■ WORK TASK:
Your task is to retype, exactly and with nothing else, every line from the one containing "717 373 376C466" to the end of the listing.

#####

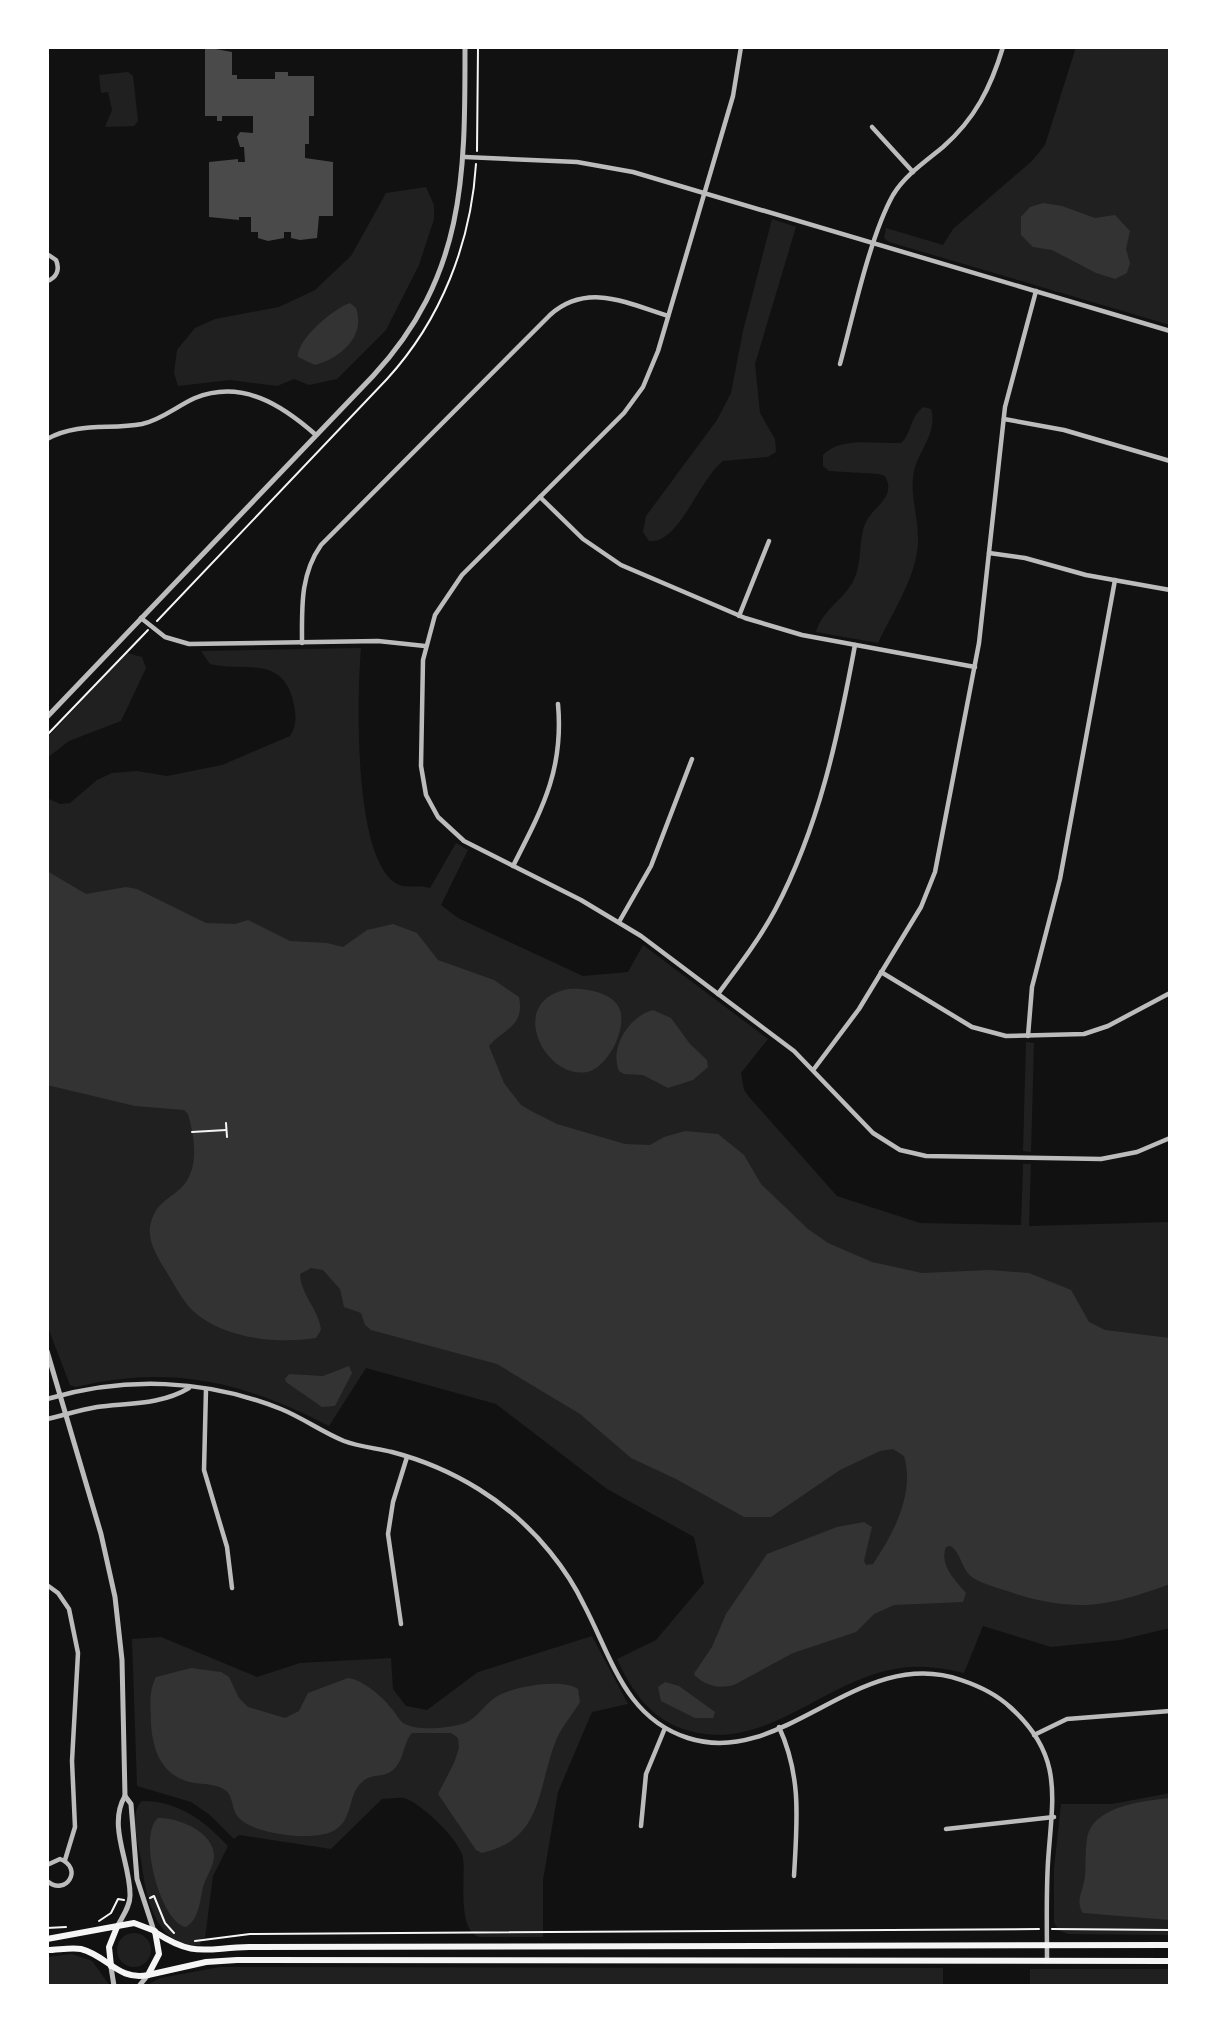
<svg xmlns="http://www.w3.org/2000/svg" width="1217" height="2033" viewBox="0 0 1217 2033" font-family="'Public Sans',sans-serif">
<rect width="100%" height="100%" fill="#111"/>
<g fill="#202020">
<path d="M1076 47H1170V325L889 242 884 238 886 228 943 245 953 229 1032 161 1045 145Z"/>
<path d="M128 72 133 76 138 121 134 126 105 127 112 110 108 92 101 93 99 75Z"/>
<path d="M426 187 434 205V219L419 265 386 330 337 379 309 385 294 379 277 386 230 380 178 386 174 373 177 350 195 328 215 319 279 307 315 290 351 256 386 193Z"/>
<path d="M772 219 796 227 755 364 760 413 775 439 776 452 768 457 723 461C699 479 679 545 649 541L643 532 646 516 717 420 731 393 743 331Z"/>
<path d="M924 407 931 409C938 432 919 450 914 471 909 493 919 519 918 542 917 576 892 613 878 643L816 632C823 610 840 602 851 585 864 565 857 541 866 522 873 506 897 498 885 476L879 474 829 471 823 466V455C840 436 878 444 901 443 912 434 910 415 924 407Z"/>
<path d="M361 648C357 695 353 852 394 882 405 890 417 884 430 888L456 843 468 850 441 905 458 918 583 976 628 972 643 945 768 1039 741 1073 744 1090 750 1098 837 1196 920 1223 1021 1225 1023 1164H1031L1029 1226 1170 1222V1628L1120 1640 1051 1647 983 1626 964 1673C937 1666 912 1664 885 1671 819 1687 762 1751 690 1731 652 1721 632 1692 617 1659L656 1640 704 1583 694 1537 607 1489 496 1404 366 1368 329 1426C244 1382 172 1364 76 1387L70 1385 47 1325V798L60 804 70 803 97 780 112 773 137 771 167 776 222 765 290 736C297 726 296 716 294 705 284 653 244 673 210 664L201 651Z"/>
<path d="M127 653 142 657 146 668 121 721 69 741 47 758V738Z"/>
<path d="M1026 1042 1034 1043 1031 1152 1023 1151Z"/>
<path d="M592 1636 628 1704 592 1712 558 1792 543 1880V1937H480C456 1931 466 1877 463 1858 461 1841 420 1802 404 1798 398 1797 388 1799 382 1799L331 1849 239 1835 234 1839 210 1815 191 1802 137 1786 132 1639 161 1637 257 1677 300 1663 391 1658 393 1689 406 1706 427 1710 478 1672Z"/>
<path d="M1170 1793V1935L1068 1934 1058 1930 1054 1922V1868L1061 1804H1112Z"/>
<path d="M142 1801C179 1801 203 1820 228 1846L213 1876 205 1938 201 1939 200 1945C154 1949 145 1891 141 1859 138 1844 129 1811 142 1801Z"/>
<circle cx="134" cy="1950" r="17"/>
<path d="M72 1954 92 1961 110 1986H47V1957Z"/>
<path d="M220 1967 943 1968V1986H145L160 1978Z"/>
<rect x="1030" y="1969" width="140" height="17"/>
</g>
<g fill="#333">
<path d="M1043 203 1062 206 1095 218 1115 215 1130 231 1126 249 1130 263 1127 273 1115 279 1096 273 1052 250 1033 247 1021 235V217L1030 207Z"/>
<path d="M350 303 356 308C366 337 340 358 315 365L298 357C296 340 334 308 350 303Z"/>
<path d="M47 871 86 894 126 887 137 889 206 923 235 924 248 920 290 941 327 943 343 947 367 930 393 924 417 933 438 960 494 980 519 997C525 1027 503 1029 489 1046L504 1083 521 1105 533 1112 557 1124 625 1144 650 1145 664 1137 685 1131 718 1134 744 1155 761 1184 808 1229 828 1243 872 1262 922 1273 990 1270 1029 1273 1071 1290 1089 1322 1105 1330 1170 1338V1584C1110 1606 1078 1613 1016 1594 1003 1589 987 1586 975 1579 961 1572 962 1552 950 1546L946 1547C939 1565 955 1580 966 1593L963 1602 894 1605 874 1614 856 1632 793 1653 734 1685C717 1689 707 1686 694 1675L695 1672 712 1647 726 1614 767 1554 837 1527 864 1522 872 1527 864 1561 866 1565 873 1564C894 1533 915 1493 904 1456L893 1449 880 1451 840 1470 771 1517H744L676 1479 631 1458 580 1414 497 1364 371 1330 365 1325 361 1313 344 1307 340 1289 323 1270 311 1268 300 1274C301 1296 319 1309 321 1330L316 1338C277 1344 224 1339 193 1311 182 1300 174 1284 166 1271 158 1258 148 1243 150 1227 155 1199 173 1200 186 1182 199 1163 194 1135 188 1114L184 1110 135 1106 47 1085Z"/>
<path d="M569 989C584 988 610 992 618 1006 630 1025 608 1068 587 1072 544 1080 505 1000 569 989Z"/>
<path d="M653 1010 671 1018 690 1044 707 1060 708 1067 693 1080 668 1088 643 1075 624 1074 619 1071C609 1047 630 1016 653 1010Z"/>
<path d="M349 1366 352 1373 335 1406 322 1407 286 1382 285 1379 289 1374 323 1376Z"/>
<path d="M191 1668 221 1672 229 1677 239 1698 248 1707 285 1718 299 1711 308 1693 348 1678C363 1680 382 1696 391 1708 396 1713 399 1721 405 1724 417 1731 446 1728 458 1725 476 1722 482 1706 496 1697 513 1686 562 1678 578 1689L580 1702C573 1714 563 1725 557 1738 537 1785 545 1839 482 1853L476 1850 438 1794 454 1763 459 1748 458 1738 451 1733H412C403 1743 404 1761 393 1770 381 1780 369 1770 357 1788 348 1801 352 1823 331 1832 310 1841 254 1834 239 1818 231 1810 234 1796 225 1790 217 1784 203 1784 194 1783 163 1777 153 1753 151 1724 151 1707 148 1693 156 1677Z"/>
<path d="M665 1682 679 1686 715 1712 713 1718H695L661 1701 658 1687Z"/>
<path d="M1170 1798V1920L1083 1913C1075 1901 1083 1891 1085 1877 1086 1865 1085 1851 1087 1839 1092 1806 1143 1801 1170 1798Z"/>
<path d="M158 1818C178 1817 214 1832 214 1856 214 1866 206 1877 203 1887 200 1900 199 1920 186 1927 161 1923 137 1835 158 1818Z"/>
</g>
<path fill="#4a4a4a" d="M205 47 232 52V75H237V79H275V72H288V76H314V116H309V144H305V158L333 162V216H319L317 238 300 240 291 238V232H284V238L268 241 258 238V232H251V217H239V220L209 217V162L238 159V162H245L244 147H240L237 137 240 132 253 133V116H222V121H217V116H205Z"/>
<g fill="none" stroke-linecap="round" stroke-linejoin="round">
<g stroke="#f5f5f5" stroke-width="2">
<path d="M477 151 478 47"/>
<path d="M157 621 387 379C441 320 471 243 476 164"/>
<path d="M47 735 148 630"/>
<path d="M226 1123 227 1137"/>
<path d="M192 1132 226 1130"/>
<path d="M150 1898 154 1896 165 1923 174 1933"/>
<path d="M99 1921 111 1913 118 1899 124 1900"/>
<path d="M47 1928 66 1927"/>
<path d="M1052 1929 1170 1930"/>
<path d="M195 1941 250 1934 1039 1929"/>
</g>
<g stroke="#bcbcbc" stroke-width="4.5">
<path d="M741 47 733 96 658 351 643 387 624 413 462 575 435 615 423 660 421 766 426 795 438 817 464 841 581 900 641 936 794 1051 873 1133 900 1150 926 1156 1101 1159 1137 1152 1170 1138"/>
<path d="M872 127 913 172"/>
<path d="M465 157 577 162 633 172 1170 331"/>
<path d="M47 254 56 260C60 269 57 278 47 281"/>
<path d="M840 364C853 316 870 236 893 195 905 175 926 161 943 147 975 119 991 87 1003 47"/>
<path d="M1004 419 1064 430 1170 461"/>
<path d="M47 439C79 422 108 430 142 424 161 420 177 406 195 398 242 379 282 405 316 435"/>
<path d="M540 497 583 539 621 565 745 618 802 635 975 667"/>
<path d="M989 553 1025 558 1086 575 1170 590"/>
<path d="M739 616 769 541"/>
<path d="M141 618 165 637 189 644 378 641 425 646"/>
<path d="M302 643C302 607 300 575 321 545L550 315C587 282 627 303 668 316"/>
<path d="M513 866C542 809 564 770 558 704"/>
<path d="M619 922 651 866 692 759"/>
<path d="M881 972 972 1027 1006 1036 1084 1034 1108 1026 1170 993"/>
<path d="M718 994C738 967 759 940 775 910 819 827 838 737 855 645"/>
<path d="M1028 1036 1032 987 1060 879 1115 580"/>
<path d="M814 1069 859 1009 921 907 935 872 979 643 1005 407 1036 291"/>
<path d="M206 1389 204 1470 227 1547 232 1588"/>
<path d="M47 1399C125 1376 206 1379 281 1409 303 1418 322 1432 344 1441 360 1447 376 1448 392 1452 453 1468 510 1502 550 1552 563 1568 575 1586 584 1605 612 1658 625 1718 688 1738 784 1769 859 1644 961 1680 979 1686 996 1694 1010 1707 1065 1756 1052 1799 1048 1862 1046 1895 1047 1928 1047 1961"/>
<path d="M47 1419C64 1415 80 1410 97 1407 128 1403 161 1405 189 1388"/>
<path d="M47 1585 58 1593 69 1609 78 1653 72 1761 75 1827 65 1860"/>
<path d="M401 1624 388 1534 393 1502 407 1457"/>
<path d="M779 1727C802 1777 797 1822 794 1876"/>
<path d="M1034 1735 1067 1719 1170 1711"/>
<path d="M641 1826 646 1774 665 1728"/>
<path d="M946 1829 1054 1817"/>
<path d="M47 1865 60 1859C84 1868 66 1897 47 1881"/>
</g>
<g stroke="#bcbcbc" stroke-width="5">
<path d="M47 717 373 376C466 275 465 175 465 47"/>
<path d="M47 1351 101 1534 115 1597 122 1660 125 1796C107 1826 131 1864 130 1896 130 1907 122 1917 117 1927"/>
<path d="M125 1796 131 1804 137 1879 154 1931"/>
<path d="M111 1967 114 1986"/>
<path d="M139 1986 148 1975"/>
</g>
<g stroke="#f5f5f5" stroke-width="6">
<path d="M155 1932C195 1958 204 1948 249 1947L1170 1945"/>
<path d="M47 1939 134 1923 155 1931 159 1954 148 1975C118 1981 108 1956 81 1949 71 1947 58 1950 47 1950"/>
<path d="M111 1966 109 1947 117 1927"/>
<path d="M148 1975 206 1962 237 1960 1170 1961"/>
</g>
</g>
<rect width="1217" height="2033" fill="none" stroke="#ffffff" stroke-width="98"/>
</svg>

#####

■ WRITTEN RESPONSE:
<path d="M47 717 373 376C466 275 465 175 465 47"/>
<path d="M47 1351 101 1534 115 1597 122 1660 125 1796C107 1826 131 1864 130 1896 130 1907 122 1917 117 1927"/>
<path d="M125 1796 131 1804 137 1879 154 1931"/>
<path d="M111 1967 114 1986"/>
<path d="M139 1986 148 1975"/>
</g>
<g stroke="#f5f5f5" stroke-width="6">
<path d="M155 1932C195 1958 204 1948 249 1947L1170 1945"/>
<path d="M47 1939 134 1923 155 1931 159 1954 148 1975C118 1981 108 1956 81 1949 71 1947 58 1950 47 1950"/>
<path d="M111 1966 109 1947 117 1927"/>
<path d="M148 1975 206 1962 237 1960 1170 1961"/>
</g>
</g>
<rect width="1217" height="2033" fill="none" stroke="#ffffff" stroke-width="98"/>
</svg>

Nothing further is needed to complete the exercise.